Code & data download: MachineLearningResponseTest.zip
Can the result of machine learning techniques be trusted? Do they find the underlying pattern? What do the results look like if there is no pattern?
These are my notes for experiments with different machine learning techniques, which I tested with different data sets.
The dataset contains 1000 entries with 5 feature-columns and 1 response column.
Feature data: The feature columns contain random data of the following characteristics:
- C1: Integer between 1 and 10
- C2 & C3: Integer between 0 (50%) and 4 (1-4, 50%)
- C4 & C5: Real number between 0 and 3, uniform distribution
Noise response: The response was generated randomly with 50% probability of “0” and “1”, respectively.
Known pattern response: This dataset is generated by designing a simple decision tree and generating the response.
The MATLAB code for generating similar data is in the zip-file, found at the top of this post.
The datasets generated above were loaded into Weka (Weka project website), a machine learning suite, allowing for fast data exploration and testing of different machine learning algorithms.
The noise dataset was passed to several supervised classifiers. For evaluation 3 options were chosen: 1) Training and testing on the full dataset, 2) training with 10-fold cross validation, i.e. split the training data into 10 sets of equal size and leave one out in every iteration for testing, and 3) training on the first 80% and testing on the last 20%.
These algorithms were tested: SVM, AdaBoost, Simple CART, Logistic regression, Naive Bayes, Bagging.
The default parameters were used. The correct classification rate was used as the evaluation measure. The closer this number is to 100%, the better. The worst performance should be approximately 50%, which corresponds to random guessing.

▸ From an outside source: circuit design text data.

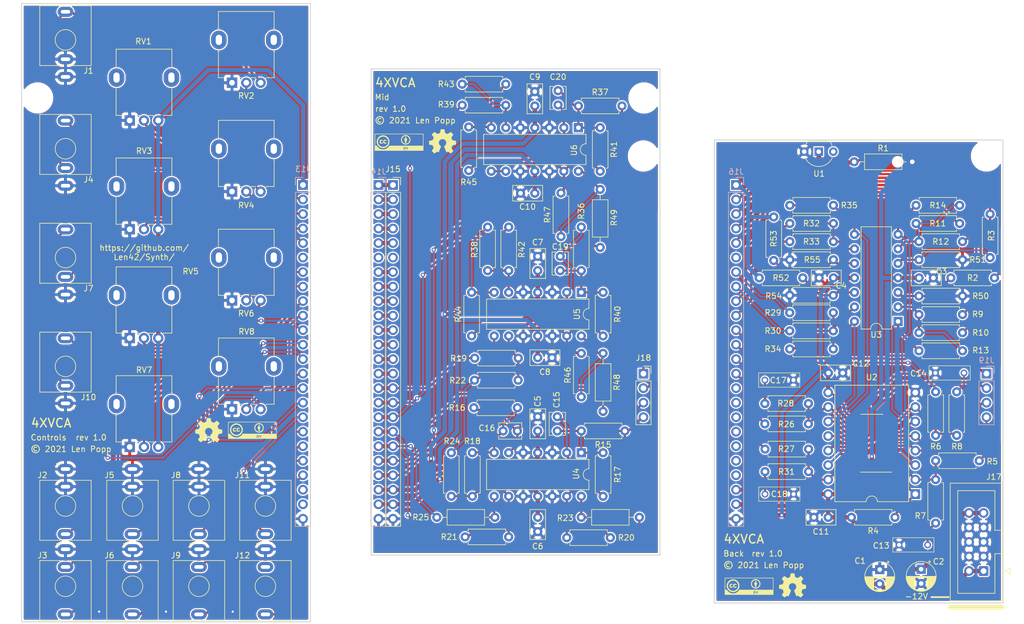
<source format=kicad_pcb>
(kicad_pcb (version 20211014) (generator pcbnew)

  (general
    (thickness 1.6)
  )

  (paper "A4")
  (title_block
    (title "Eurorack 4XVCA Module")
    (date "2021-12-24")
    (rev "1.0")
    (company "Len Popp")
    (comment 1 "Copyright © 2021 Len Popp CC BY")
    (comment 2 "Board settings comply with requirements of OSH Park https://oshpark.com/")
    (comment 3 "Eurorack quad exponential VCA module - 10HP")
  )

  (layers
    (0 "F.Cu" signal)
    (31 "B.Cu" signal)
    (36 "B.SilkS" user "B.Silkscreen")
    (37 "F.SilkS" user "F.Silkscreen")
    (38 "B.Mask" user)
    (39 "F.Mask" user)
    (40 "Dwgs.User" user "User.Drawings")
    (41 "Cmts.User" user "User.Comments")
    (44 "Edge.Cuts" user)
    (45 "Margin" user)
    (46 "B.CrtYd" user "B.Courtyard")
    (47 "F.CrtYd" user "F.Courtyard")
    (48 "B.Fab" user)
    (49 "F.Fab" user)
  )

  (setup
    (stackup
      (layer "F.SilkS" (type "Top Silk Screen"))
      (layer "F.Mask" (type "Top Solder Mask") (thickness 0.01))
      (layer "F.Cu" (type "copper") (thickness 0.035))
      (layer "dielectric 1" (type "core") (thickness 1.51) (material "FR4") (epsilon_r 4.5) (loss_tangent 0.02))
      (layer "B.Cu" (type "copper") (thickness 0.035))
      (layer "B.Mask" (type "Bottom Solder Mask") (thickness 0.01))
      (layer "B.SilkS" (type "Bottom Silk Screen"))
      (copper_finish "None")
      (dielectric_constraints no)
    )
    (pad_to_mask_clearance 0.0508)
    (pcbplotparams
      (layerselection 0x00010f0_ffffffff)
      (disableapertmacros false)
      (usegerberextensions true)
      (usegerberattributes true)
      (usegerberadvancedattributes true)
      (creategerberjobfile true)
      (svguseinch false)
      (svgprecision 6)
      (excludeedgelayer true)
      (plotframeref false)
      (viasonmask false)
      (mode 1)
      (useauxorigin false)
      (hpglpennumber 1)
      (hpglpenspeed 20)
      (hpglpendiameter 15.000000)
      (dxfpolygonmode true)
      (dxfimperialunits true)
      (dxfusepcbnewfont true)
      (psnegative false)
      (psa4output false)
      (plotreference true)
      (plotvalue true)
      (plotinvisibletext false)
      (sketchpadsonfab false)
      (subtractmaskfromsilk false)
      (outputformat 1)
      (mirror false)
      (drillshape 0)
      (scaleselection 1)
      (outputdirectory "")
    )
  )

  (net 0 "")
  (net 1 "+12V")
  (net 2 "GND")
  (net 3 "-12V")
  (net 4 "OUT-1")
  (net 5 "OUT-2")
  (net 6 "Net-(J1-PadT)")
  (net 7 "IN-1")
  (net 8 "OUT-1-NORMAL")
  (net 9 "IN-2")
  (net 10 "OUT-2-NORMAL")
  (net 11 "Net-(J10-PadTN)")
  (net 12 "IN-CV-2")
  (net 13 "IN-3")
  (net 14 "OUT-3")
  (net 15 "OUT-3-NORMAL")
  (net 16 "Net-(J10-PadT)")
  (net 17 "IN-4")
  (net 18 "OUT-4")
  (net 19 "unconnected-(J12-PadTN)")
  (net 20 "LEVEL-1")
  (net 21 "CV-ATTEN-1")
  (net 22 "LEVEL-2")
  (net 23 "CV-ATTEN-2")
  (net 24 "LEVEL-3")
  (net 25 "CV-ATTEN-3")
  (net 26 "LEVEL-4")
  (net 27 "CV-ATTEN-4")
  (net 28 "Net-(C13-Pad1)")
  (net 29 "Net-(C14-Pad1)")
  (net 30 "Net-(C15-Pad1)")
  (net 31 "Net-(C16-Pad1)")
  (net 32 "Net-(C17-Pad1)")
  (net 33 "Net-(C18-Pad1)")
  (net 34 "Net-(C19-Pad1)")
  (net 35 "Net-(C20-Pad1)")
  (net 36 "+5VREF")
  (net 37 "Net-(R2-Pad2)")
  (net 38 "Net-(R5-Pad1)")
  (net 39 "Net-(R6-Pad1)")
  (net 40 "Net-(R10-Pad1)")
  (net 41 "Net-(R14-Pad1)")
  (net 42 "Net-(R18-Pad1)")
  (net 43 "Net-(R19-Pad1)")
  (net 44 "Net-(R20-Pad1)")
  (net 45 "Net-(R21-Pad1)")
  (net 46 "Net-(R22-Pad1)")
  (net 47 "Net-(R27-Pad1)")
  (net 48 "Net-(R35-Pad1)")
  (net 49 "Net-(R39-Pad1)")
  (net 50 "Net-(R40-Pad1)")
  (net 51 "Net-(R41-Pad1)")
  (net 52 "Net-(R42-Pad1)")
  (net 53 "Net-(R43-Pad1)")
  (net 54 "Net-(R47-Pad1)")
  (net 55 "Net-(R4-Pad1)")
  (net 56 "Net-(R11-Pad1)")
  (net 57 "Net-(R13-Pad1)")
  (net 58 "Net-(R17-Pad1)")
  (net 59 "Net-(R26-Pad1)")
  (net 60 "Net-(R29-Pad1)")
  (net 61 "Net-(R32-Pad1)")
  (net 62 "Net-(R34-Pad1)")
  (net 63 "Net-(R38-Pad1)")
  (net 64 "Net-(R46-Pad1)")
  (net 65 "SSI2164-OUT-1")
  (net 66 "SSI2164-OUT-2")
  (net 67 "SSI2164-OUT-3")
  (net 68 "SSI2164-OUT-4")
  (net 69 "Net-(U6-Pad8)")
  (net 70 "unconnected-(J13-Pad6)")
  (net 71 "unconnected-(J14-Pad6)")
  (net 72 "unconnected-(J15-Pad6)")
  (net 73 "unconnected-(J16-Pad6)")
  (net 74 "unconnected-(J16-Pad15)")
  (net 75 "unconnected-(J16-Pad16)")
  (net 76 "unconnected-(J16-Pad17)")
  (net 77 "unconnected-(J16-Pad18)")
  (net 78 "unconnected-(J16-Pad19)")
  (net 79 "unconnected-(J16-Pad20)")
  (net 80 "unconnected-(J16-Pad21)")
  (net 81 "Net-(R3-Pad2)")
  (net 82 "Net-(R52-Pad2)")
  (net 83 "Net-(R53-Pad2)")

  (footprint "-lmp-synth:Jack_3.5mm_QingPu_WQP-PJ398SM_Vertical" (layer "F.Cu") (at 98 49.657 180))

  (footprint "-lmp-synth:Potentiometer_Alpha_RD901F-40-00D_Single_Vertical" (layer "F.Cu") (at 127.125 50.677 90))

  (footprint "-lmp-synth:Potentiometer_Alpha_RD901F-40-00D_Single_Vertical" (layer "F.Cu") (at 127.125 69.727 90))

  (footprint "-lmp-synth:Potentiometer_Alpha_RD901F-40-00D_Single_Vertical" (layer "F.Cu") (at 127.125 88.777 90))

  (footprint "-lmp-synth:Potentiometer_Alpha_RD901F-40-00D_Single_Vertical" (layer "F.Cu") (at 127.125 107.827 90))

  (footprint "-lmp-synth:Potentiometer_Alpha_RD901F-40-00D_Single_Vertical" (layer "F.Cu") (at 109.23 57.277 90))

  (footprint "-lmp-synth:Potentiometer_Alpha_RD901F-40-00D_Single_Vertical" (layer "F.Cu") (at 109.23 95.377 90))

  (footprint "-lmp-synth:Jack_3.5mm_QingPu_WQP-PJ398SM_Vertical" (layer "F.Cu") (at 98 118.2878))

  (footprint "-lmp-synth:Potentiometer_Alpha_RD901F-40-00D_Single_Vertical" (layer "F.Cu") (at 109.23 114.427 90))

  (footprint "-lmp-misc:Logo_OSHW" (layer "F.Cu") (at 123.063 111.506))

  (footprint "-lmp-synth:Jack_3.5mm_QingPu_WQP-PJ398SM_Vertical" (layer "F.Cu") (at 98 132.334))

  (footprint "-lmp-synth:Jack_3.5mm_QingPu_WQP-PJ398SM_Vertical" (layer "F.Cu") (at 109.7175 118.2878))

  (footprint "-lmp-synth:Jack_3.5mm_QingPu_WQP-PJ398SM_Vertical" (layer "F.Cu") (at 121.3425 132.334))

  (footprint "-lmp-synth:Jack_3.5mm_QingPu_WQP-PJ398SM_Vertical" (layer "F.Cu") (at 98 106.807 180))

  (footprint "-lmp-synth:Jack_3.5mm_QingPu_WQP-PJ398SM_Vertical" (layer "F.Cu") (at 132.9675 118.2878))

  (footprint "-lmp-synth:Jack_3.5mm_QingPu_WQP-PJ398SM_Vertical" (layer "F.Cu") (at 132.9675 132.334))

  (footprint "Connector_PinSocket_2.54mm:PinSocket_1x24_P2.54mm_Vertical" (layer "F.Cu") (at 155.28 68.58))

  (footprint "-lmp-misc:Logo_CC_BY" (layer "F.Cu") (at 130.683 111.506))

  (footprint "-lmp-misc:C_Rect_Kemet_L7.2mm_W2.5mm_P5mm" (layer "F.Cu") (at 248.793 131.572 180))

  (footprint "-lmp-misc:C_Rect_Kemet_L7.2mm_W2.5mm_P5mm" (layer "F.Cu") (at 255.143 101.473 180))

  (footprint "-lmp-misc:C_Rect_Kemet_L7.2mm_W2.5mm_P5mm" (layer "F.Cu") (at 220.3196 102.7176))

  (footprint "-lmp-misc:C_Rect_Kemet_L7.2mm_W2.5mm_P5mm" (layer "F.Cu") (at 220.345 122.682))

  (footprint "Capacitor_THT:C_Disc_D3.8mm_W2.6mm_P2.50mm" (layer "F.Cu") (at 184.15 52.07 -90))

  (footprint "-lmp-misc:R_Axial_DIN0207_L6.3mm_D2.5mm_P7.62mm_Horizontal" (layer "F.Cu") (at 250.19 116.84))

  (footprint "-lmp-misc:R_Axial_DIN0207_L6.3mm_D2.5mm_P7.62mm_Horizontal" (layer "F.Cu") (at 250.19 112.395 90))

  (footprint "-lmp-misc:R_Axial_DIN0207_L6.3mm_D2.5mm_P7.62mm_Horizontal" (layer "F.Cu") (at 250.19 120.142 -90))

  (footprint "-lmp-misc:R_Axial_DIN0207_L6.3mm_D2.5mm_P7.62mm_Horizontal" (layer "F.Cu") (at 253.873 112.395 90))

  (footprint "-lmp-misc:R_Axial_DIN0207_L6.3mm_D2.5mm_P7.62mm_Horizontal" (layer "F.Cu") (at 247.269 91.2495))

  (footprint "-lmp-misc:R_Axial_DIN0207_L6.3mm_D2.5mm_P7.62mm_Horizontal" (layer "F.Cu") (at 247.269 94.4245))

  (footprint "-lmp-misc:R_Axial_DIN0207_L6.3mm_D2.5mm_P7.62mm_Horizontal" (layer "F.Cu") (at 246.761 75.311))

  (footprint "-lmp-misc:R_Axial_DIN0207_L6.3mm_D2.5mm_P7.62mm_Horizontal" (layer "F.Cu") (at 247.269 78.486))

  (footprint "-lmp-misc:R_Axial_DIN0207_L6.3mm_D2.5mm_P7.62mm_Horizontal" (layer "F.Cu") (at 247.269 97.5995))

  (footprint "-lmp-misc:R_Axial_DIN0207_L6.3mm_D2.5mm_P7.62mm_Horizontal" (layer "F.Cu") (at 246.761 72.136))

  (footprint "-lmp-misc:R_Axial_DIN0207_L6.3mm_D2.5mm_P7.62mm_Horizontal" (layer "F.Cu") (at 227.965 114.808 180))

  (footprint "-lmp-misc:R_Axial_DIN0207_L6.3mm_D2.5mm_P7.62mm_Horizontal" (layer "F.Cu") (at 227.9396 106.8324 180))

  (footprint "-lmp-misc:R_Axial_DIN0207_L6.3mm_D2.5mm_P7.62mm_Horizontal" (layer "F.Cu") (at 232.283 90.932 180))

  (footprint "-lmp-misc:R_Axial_DIN0207_L6.3mm_D2.5mm_P7.62mm_Horizontal" (layer "F.Cu") (at 232.283 94.107 180))

  (footprint "-lmp-misc:R_Axial_DIN0207_L6.3mm_D2.5mm_P7.62mm_Horizontal" (layer "F.Cu")
    (tedit 5AE5139B) (tstamp 00000000-0000-0000-0000-000061c4668a)
    (at 227.965 118.745 180)
    (descr "Resistor, Axial_DIN0207 series, Axial, Horizontal, pin pitch=7.62mm, 0.25W = 1/4W, length*diameter=6.3*2.5mm^2, http://cdn-reichelt.de/documents/datenblatt/B400/1_4W%23YAG.pdf")
    (
... [3567785 chars truncated]
</source>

The expected result for the noise data was, that all algorithms would have a success rate of approximately 50%, i.e. the result of random guessing.

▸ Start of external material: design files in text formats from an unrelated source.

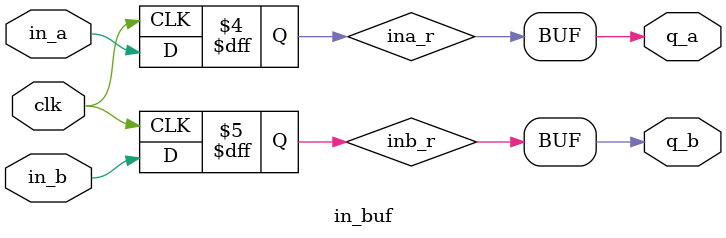
<source format=v>

module in_buf (
	input  clk,			// 驱动时钟
	input  in_a,		// 待测输入信号 a
	input  in_b,		// 待测输入信号 b

	output q_a,			// 同步后输出信号 a
	output q_b			// 同步后输出信号 b
);
// 信号a缓存寄存器
reg                        ina_r = 1'b0;
// 信号b缓存寄存器
reg                        inb_r = 1'b0;


//*****************************************************************
//* 待测信号输入一级缓存, 使其与系统时钟同步
//*****************************************************************
always @(posedge clk) 
begin
  ina_r <= in_a;
  inb_r <= in_b;
end

assign q_a = ina_r;
assign q_b = inb_r;

endmodule 

//*****************************************************************
//*                    END OF FILE 
//*****************************************************************
</source>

When using the full data for both training and performance evaluation, the correct classification rate was:
- SVM: 57.2%
- AdaBoost (with decision stump classifiers): 56.8%
- Simple CART: 52.8%
- Logistic regression: 56.7%
- Naive Bayes: 58.4%
- Bagging (with REP tree classifiers): 77.3%
When using the same data for testing and training, we must expect overfitting, i.e. the model captures too many random variations present in the training data and embeds them in the model. If the model is just complex enough, we would be able to get 100% correct classification when using the training data for testing. It surprised me, that the models didn’t perform better on the training data. Only Bagging (with REP tree classifiers) got a high rate of correct classification, suggesting that this model might have a tendency to overfitting.
Next the performance on a split dataset was tested, where 80% (=800 samples) were used for training and 20% for testing. The performance was:
- SVM: 52.5%
- AdaBoost (with decision stump classifiers): 53%
- Simple CART: 48%
- Logistic regression: 54%
- Naive Bayes: 49.5%
- Bagging (with REP tree classifiers): 48.5%
The lesson to learn from these numbers is, how large variations we have to expect if there is no underlying pattern to be found. All algorithms have a performance close to 50%, as expected. The variation is in the order of 5%, which means, that classification results of up to 55% might still indicated (and should be treated as such) as if there is no pattern found. This number is dependent on the sample size, which in our case is 1000. The more samples, the less deviation from 50% is expected for a random response.
Known pattern response:
For the data with known response, the results for training and testing on the full data were:
- SVM: 94.5%
- AdaBoost (with decision stump classifiers): 84.4%
- Simple CART: 99.3%
- Logistic regression: 93.1%
- Naive Bayes: 90.5%
- Bagging (with REP tree classifiers): 96.4%
For the split data (split 80% training, 20% testing) the results were:
- SVM: 94.5%
- AdaBoost (with decision stump classifiers): 85.5%
- Simple CART: 94.5%
- Logistic regression: 88%
- Naive Bayes: 91%
- Bagging (with REP tree classifiers): 88.5%
All models have a high performance, though none achieves 100% correct classification on neither full-data training-testing nor split data. The models found by Weka suggest that most models, especially rule based models, like Simple CART, AdaBoost and Bagging, struggle with the rule “C4 > 2*C5” used in the response generation. Since these method can only split data along one dimension at a time, i.e. cut feature space into boxes, they cannot fully model this pattern with the limited depth and branch pruning set in the default parameters.
Bagging has the largest gap between full data and split data performance, again pointing towards a higher tendency of overfitting of local variations compared to the other methods.